# Wife Signing On?



## Zipiter (21 Aug 2018)

Hello 
Some advice needed please.

I'm a civil servant in permanent employment and my wife is unemployed. We have no children. My income is 55k gross.
She was self employed up until March 2017 but due to lack of income it was not feasible to continue. She paid all taxes during this employment. Her business was open for 5 years with an average income of about 5000 per annum.
Prior to this she worked in a factory for 4 years and 11 months.
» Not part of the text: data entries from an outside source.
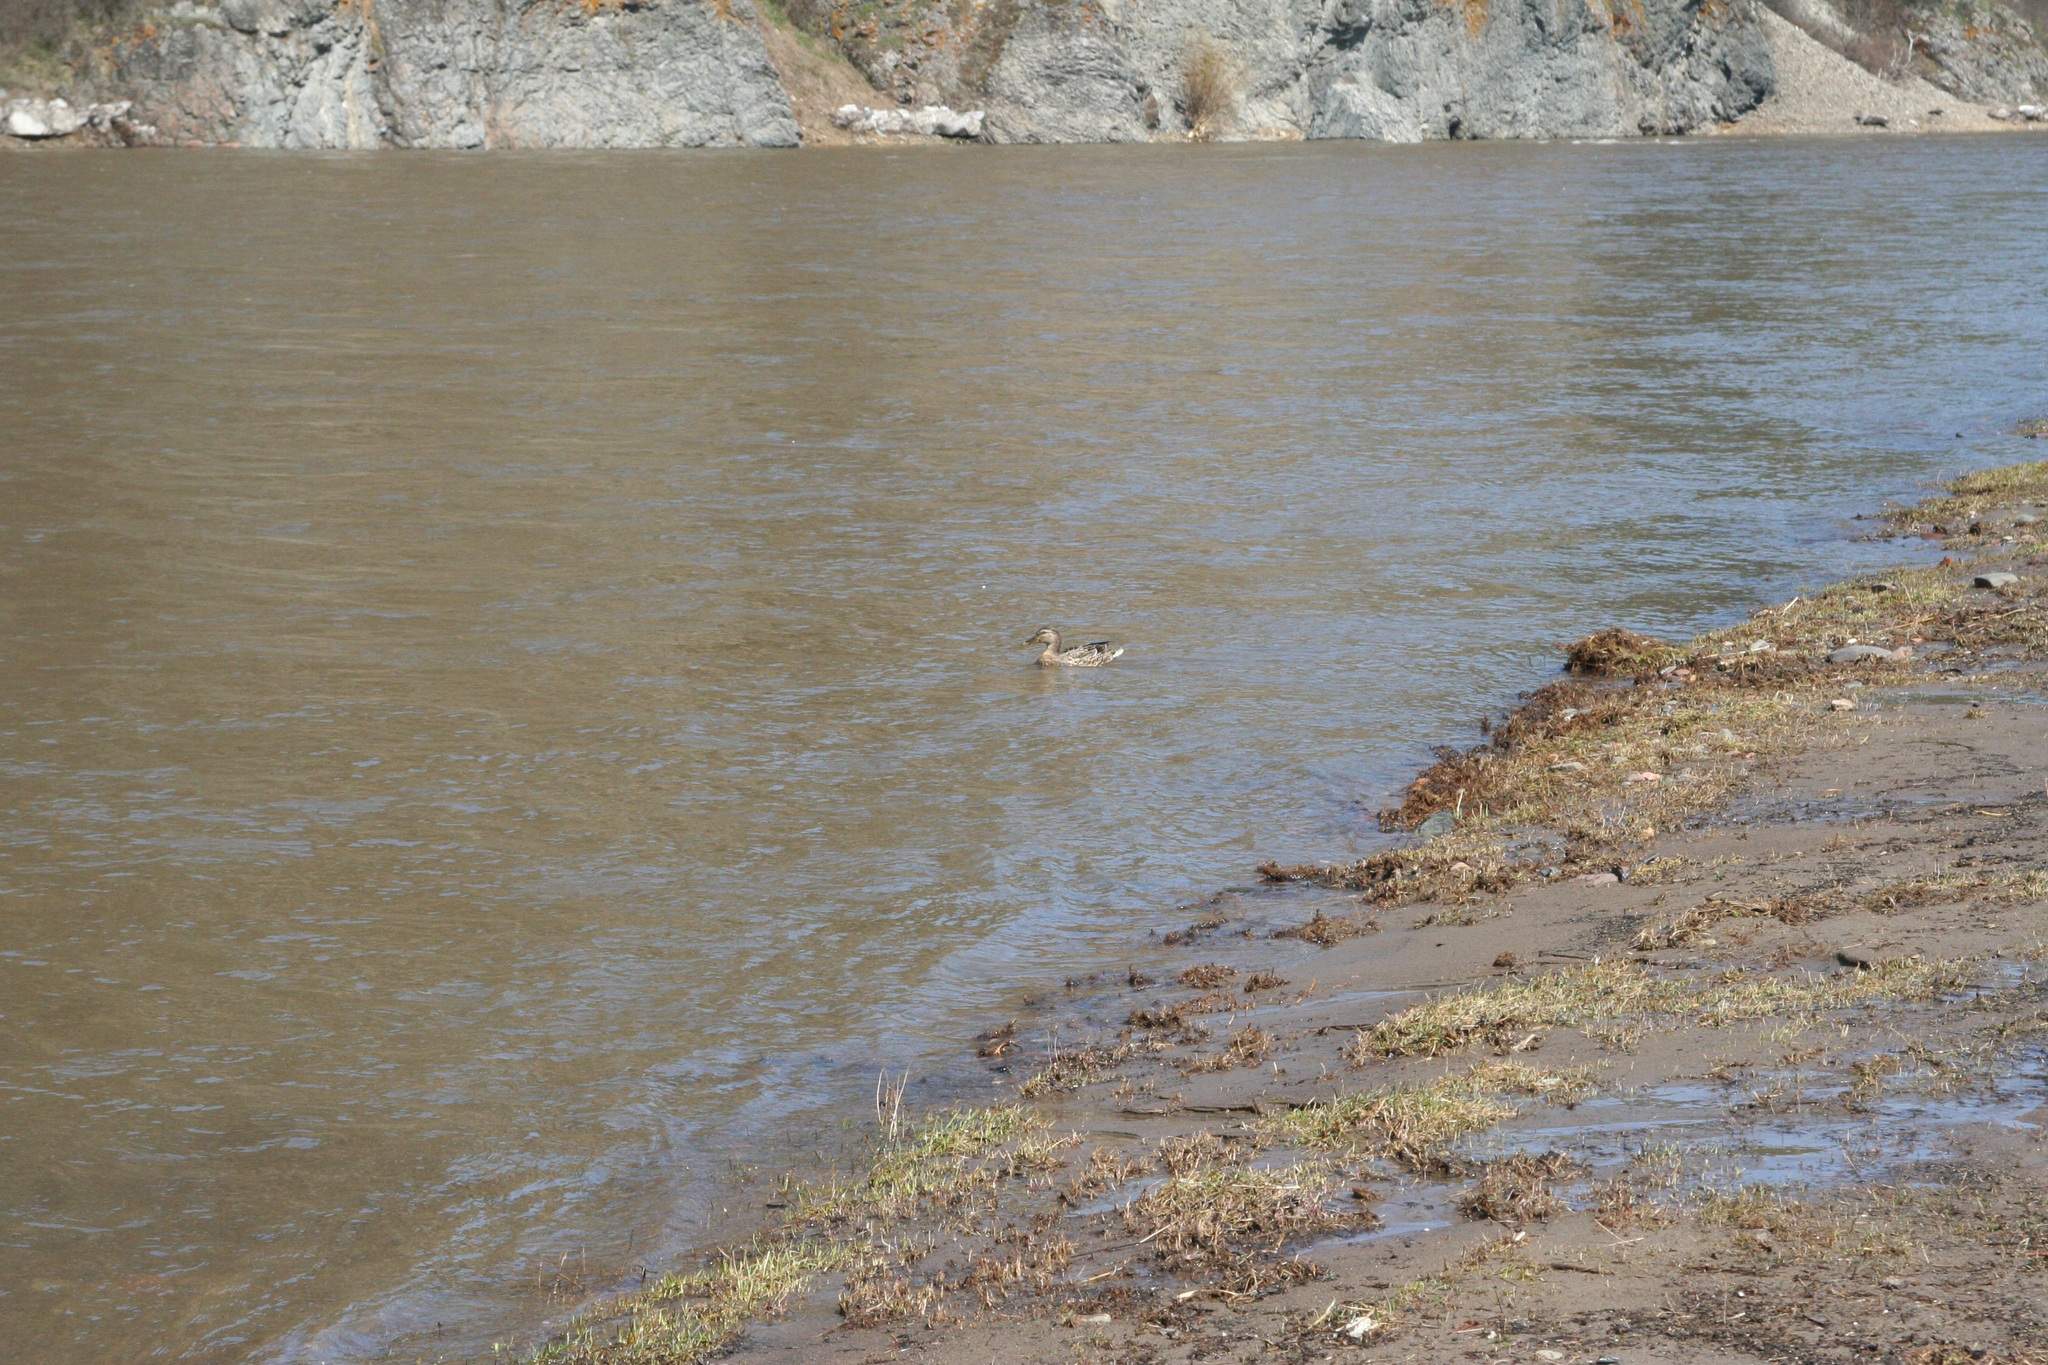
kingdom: Animalia
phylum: Chordata
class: Aves
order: Anseriformes
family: Anatidae
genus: Anas
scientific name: Anas platyrhynchos
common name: Mallard
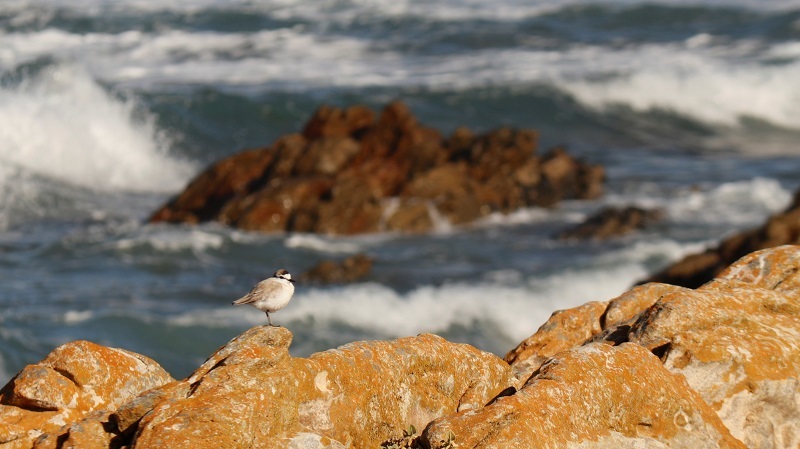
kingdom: Animalia
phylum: Chordata
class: Aves
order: Charadriiformes
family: Charadriidae
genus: Anarhynchus
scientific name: Anarhynchus
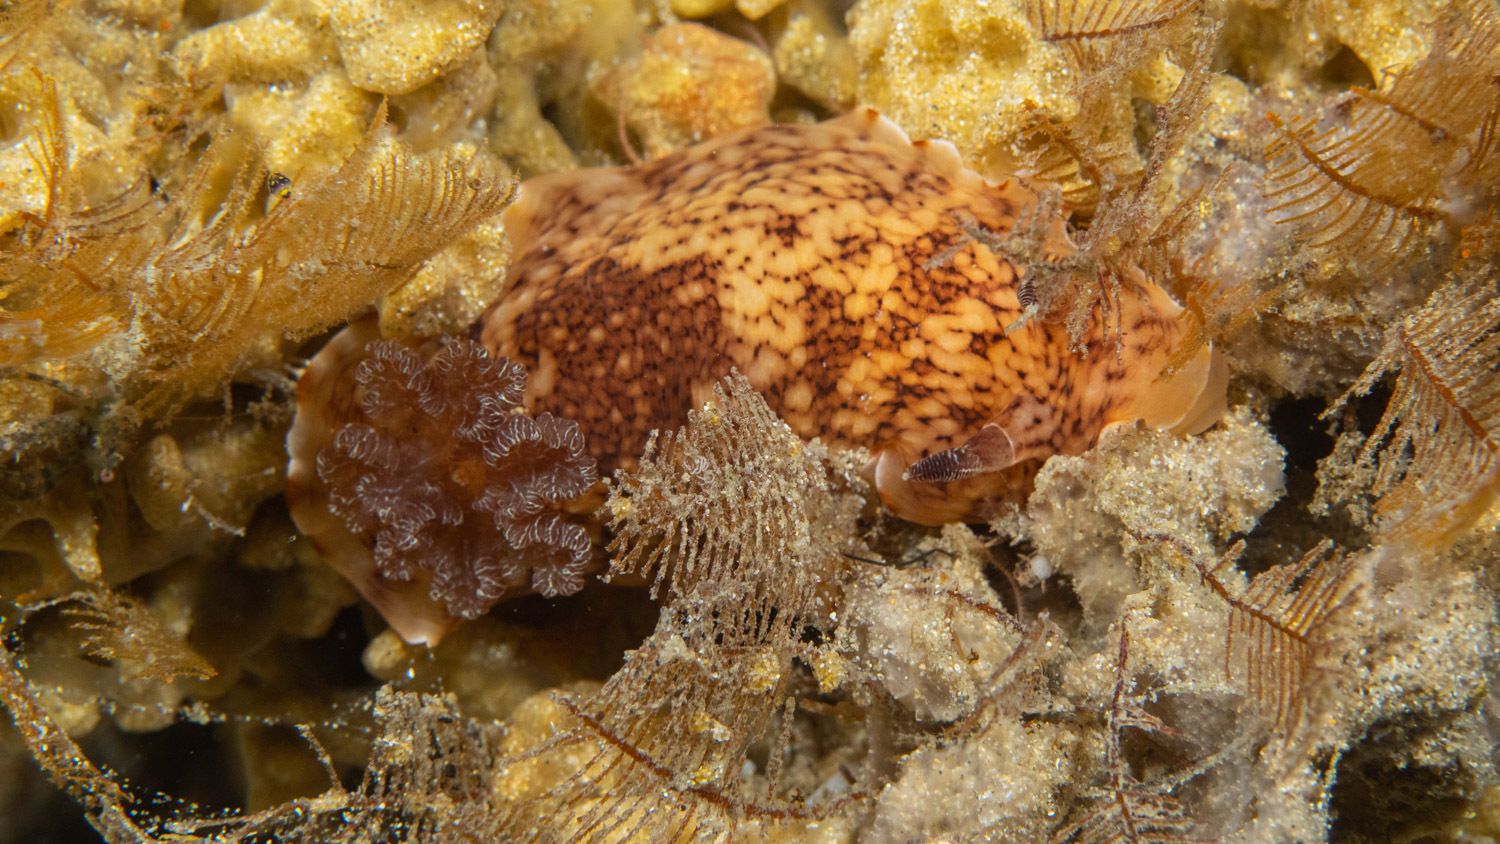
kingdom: Animalia
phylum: Mollusca
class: Gastropoda
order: Nudibranchia
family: Dorididae
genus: Aphelodoris
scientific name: Aphelodoris rossquicki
She was non resident before this.

My question is should she be signing on to to avail of stamps towards a pension?
She is not looking for any payment as I believe our household income is too much but thinking long term towards a pension.

Any advice greatly appreciated.


----------



## dublin67 (21 Aug 2018)

She can probably sign on for credits - principally for pension purposes from my limited knowledge.  Give the Department of Social Protection a call and they'd be able to let her know.


----------



## Broth of a boy (22 Aug 2018)

Yes, definitely, she should sign on for credits.  She will only have to sign on once a month (or less depending on age)


----------



## Monbretia (22 Aug 2018)

Enquire at your local Citizens Info office or ring them, to sign for credits you must do it within two years of your last paid credit but not sure if self employed prsi classes have the same rules.   You must also be looking for work, usually someone would sign for credits where they were looking for work but not entitled to a welfare payment for one reason or another.  While they get no money it preserves their prsi record towards pension.


----------